誕生日プレゼント



対人ギルド「Blader」の傘下には、生産者ギルド「プロメテウス」がある。

「サカキ師匠、今月誕生日でしょ?だからさぁ、プレゼントにどうかなぁって。
 協力してよ、ハロさん」

この赤毛のでこクリエイター、アルフォレアも、その一員である。
彼は自称「サカキ師匠の一番弟子」であり、ランカーの称号も持っている。

「いいよ」

快く頷いたハロルドを、アルフォレアは嬉々として溜まり場の工房へと案内した。




数日後。

「お誕生日おめでとうございます!!」

首都の大通りで「プロメテウス」のメンバーに囲まれて、包装紙に包まれた物体を渡されるサカキがいた。

「さんきゅ・・・」

サカキが受けとった大きな包みは、やや重いが、柔らかくふかふかした感触だ。

「開けて良いか?」

どうぞどうぞと頷かれ、サカキはリボンを解いて包装紙を開いた。

「あ・・・ハロ?」

中に入っていたのは、布製のハロルド人形だった。
綿の詰まったフェルト生地は柔らかく、ピンクの頬をした笑顔は、ハロルドそっくりだ。
ブラックスミスの格好をして、ちゃんとリュックも背負っている。

「よく似てるな」
「そうでしょう?彼女たちが作ったんですよ」

アルフォレアが指したのは、ダンサーや女性のホワイトスミスだ。
サカキが礼を言うと、彼女たちは頬を染め、慌てて手を振った。

「あ、あたしたちは外側だけで・・・中身はマスターやアルさんが作ったんです」
「中身?」

たしかに、ぬいぐるみにしてはちょっと重い。

「師匠、ハロさん人形の頭撫でてみてください」
「こうか?」

アルフォレアに言われて、サカキはぬいぐるみの頭を撫でた。

《サカキさん!サカキさん!》
「しゃべった・・・!」

たしかにハロルドの声で、人形がしゃべった。
目を丸くするサカキに、アルフォレアは「プロメテウス」のマスターであるホワイトスミスのクィジウと手を打ち交わした。

「ハロさんに録音お願いしたんですよ」
「可愛いだろ?他にも色々しゃべるから、あちこち触ってみてくれよ」
「ふむ」

サカキが人形の手を、きゅっと握ってみると・・・

《今日もがんばりましょう!》

女性陣から「可愛い〜!」と歓声が上がる。サカキも可愛いと思う。

「すごい・・・」
「動力カプセルがリュックの中に入っているんで、しゃべらなくなったら背中のチャックを開けて交換してください」
「わかった。ありがとう、みんな」

普段は鋭いサカキの表情が少し緩み、ぬいぐるみを抱く腕に、ぎゅっと力がこもった。


《サカキさん、大好き!!\(*≧ω≦*)/!!》


その声が響き渡ったと同時に、「プロメテウス」のメンバーは、いっせいにハエの羽を握りつぶした。

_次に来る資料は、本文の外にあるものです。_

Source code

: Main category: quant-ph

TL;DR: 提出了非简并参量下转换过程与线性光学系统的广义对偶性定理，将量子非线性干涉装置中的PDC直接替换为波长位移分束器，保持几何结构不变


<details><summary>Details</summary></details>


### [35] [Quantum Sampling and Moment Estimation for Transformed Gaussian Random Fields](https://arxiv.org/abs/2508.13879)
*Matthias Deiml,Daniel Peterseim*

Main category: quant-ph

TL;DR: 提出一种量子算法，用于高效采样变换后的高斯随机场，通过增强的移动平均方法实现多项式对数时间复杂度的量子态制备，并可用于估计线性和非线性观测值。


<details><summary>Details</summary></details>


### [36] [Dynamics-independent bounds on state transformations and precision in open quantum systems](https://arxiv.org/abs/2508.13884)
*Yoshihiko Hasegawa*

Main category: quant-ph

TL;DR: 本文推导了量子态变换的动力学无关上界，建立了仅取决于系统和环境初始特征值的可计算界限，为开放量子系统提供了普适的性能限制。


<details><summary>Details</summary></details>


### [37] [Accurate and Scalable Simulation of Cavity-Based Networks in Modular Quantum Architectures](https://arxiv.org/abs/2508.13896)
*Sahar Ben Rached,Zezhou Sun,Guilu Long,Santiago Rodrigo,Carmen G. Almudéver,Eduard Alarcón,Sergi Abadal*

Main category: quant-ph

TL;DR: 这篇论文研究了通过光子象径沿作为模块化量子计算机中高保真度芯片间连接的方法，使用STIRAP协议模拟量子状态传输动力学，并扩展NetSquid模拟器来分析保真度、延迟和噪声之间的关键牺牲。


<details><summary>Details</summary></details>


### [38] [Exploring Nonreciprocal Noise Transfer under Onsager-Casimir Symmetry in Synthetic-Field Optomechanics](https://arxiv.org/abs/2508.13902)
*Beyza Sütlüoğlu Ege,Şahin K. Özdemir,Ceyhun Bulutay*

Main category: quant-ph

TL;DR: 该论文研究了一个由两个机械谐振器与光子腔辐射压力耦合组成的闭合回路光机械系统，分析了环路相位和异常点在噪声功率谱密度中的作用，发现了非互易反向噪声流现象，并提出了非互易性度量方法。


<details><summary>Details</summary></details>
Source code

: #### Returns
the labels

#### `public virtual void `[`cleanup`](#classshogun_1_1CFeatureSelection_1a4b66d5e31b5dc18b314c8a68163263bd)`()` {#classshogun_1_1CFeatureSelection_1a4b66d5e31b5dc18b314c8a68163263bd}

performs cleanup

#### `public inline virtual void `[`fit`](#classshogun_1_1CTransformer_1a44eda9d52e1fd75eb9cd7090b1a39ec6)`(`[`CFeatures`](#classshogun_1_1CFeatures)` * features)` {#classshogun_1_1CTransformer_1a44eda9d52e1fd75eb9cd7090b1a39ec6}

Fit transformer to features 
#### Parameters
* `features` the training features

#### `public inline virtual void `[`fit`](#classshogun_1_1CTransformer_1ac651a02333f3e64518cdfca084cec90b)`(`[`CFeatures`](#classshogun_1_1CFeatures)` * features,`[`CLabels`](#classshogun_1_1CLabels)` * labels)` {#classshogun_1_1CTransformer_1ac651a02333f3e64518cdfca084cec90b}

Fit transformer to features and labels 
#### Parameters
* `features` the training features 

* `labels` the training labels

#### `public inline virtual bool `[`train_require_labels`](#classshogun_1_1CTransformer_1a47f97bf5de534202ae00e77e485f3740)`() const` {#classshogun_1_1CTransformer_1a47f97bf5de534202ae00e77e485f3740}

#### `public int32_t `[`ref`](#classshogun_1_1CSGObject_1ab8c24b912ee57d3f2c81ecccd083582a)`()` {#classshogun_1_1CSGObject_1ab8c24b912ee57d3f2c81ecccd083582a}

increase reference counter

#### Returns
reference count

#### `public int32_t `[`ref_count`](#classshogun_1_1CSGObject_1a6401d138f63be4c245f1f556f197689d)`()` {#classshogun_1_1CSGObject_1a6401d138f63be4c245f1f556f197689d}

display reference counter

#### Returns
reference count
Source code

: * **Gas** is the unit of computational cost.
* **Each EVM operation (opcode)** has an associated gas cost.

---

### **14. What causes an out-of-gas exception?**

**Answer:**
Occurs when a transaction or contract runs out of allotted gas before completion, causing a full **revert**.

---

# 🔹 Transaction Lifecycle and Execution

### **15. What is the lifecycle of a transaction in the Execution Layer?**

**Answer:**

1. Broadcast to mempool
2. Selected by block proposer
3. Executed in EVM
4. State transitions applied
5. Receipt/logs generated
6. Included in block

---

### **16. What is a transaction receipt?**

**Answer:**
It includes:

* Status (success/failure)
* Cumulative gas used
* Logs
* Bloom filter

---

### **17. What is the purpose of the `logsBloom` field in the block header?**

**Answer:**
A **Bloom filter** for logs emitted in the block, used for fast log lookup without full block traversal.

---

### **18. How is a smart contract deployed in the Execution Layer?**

後には、ハロルド人形を抱きしめたサカキが残されたが、その氷点下の空気に、まわりの露店商や通行人は笑うに笑えない。

「・・・・・・あいつらぁ・・・」

ぴきぴきと青筋を立てるサカキの矛先が、まずハロルドに向いてしまったのは、仕方がないといえば仕方がないだろう。


「サカキさぁん、入れてくださいよぉ〜!」

しばらく自宅に引きこもったサカキのベッドに、ハロルド人形が我が物顔でいたとか、いないとか・・・。